▸ Assignment
Transcribe the records below exactly as they appear, omitting any pictures.

▸ Records to use
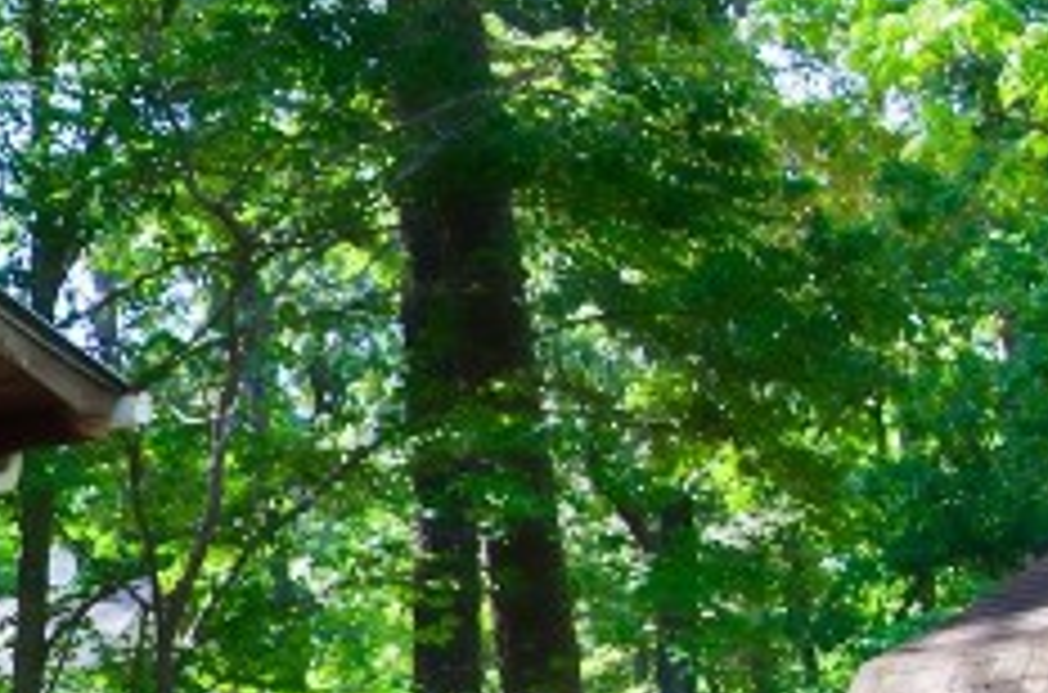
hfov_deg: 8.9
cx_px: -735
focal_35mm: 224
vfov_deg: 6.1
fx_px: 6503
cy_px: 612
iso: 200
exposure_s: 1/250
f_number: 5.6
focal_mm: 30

▸ Response box
hfov_deg: 8.9
cx_px: -735
focal_35mm: 224
vfov_deg: 6.1
fx_px: 6503
cy_px: 612
iso: 200
exposure_s: 1/250
f_number: 5.6
focal_mm: 30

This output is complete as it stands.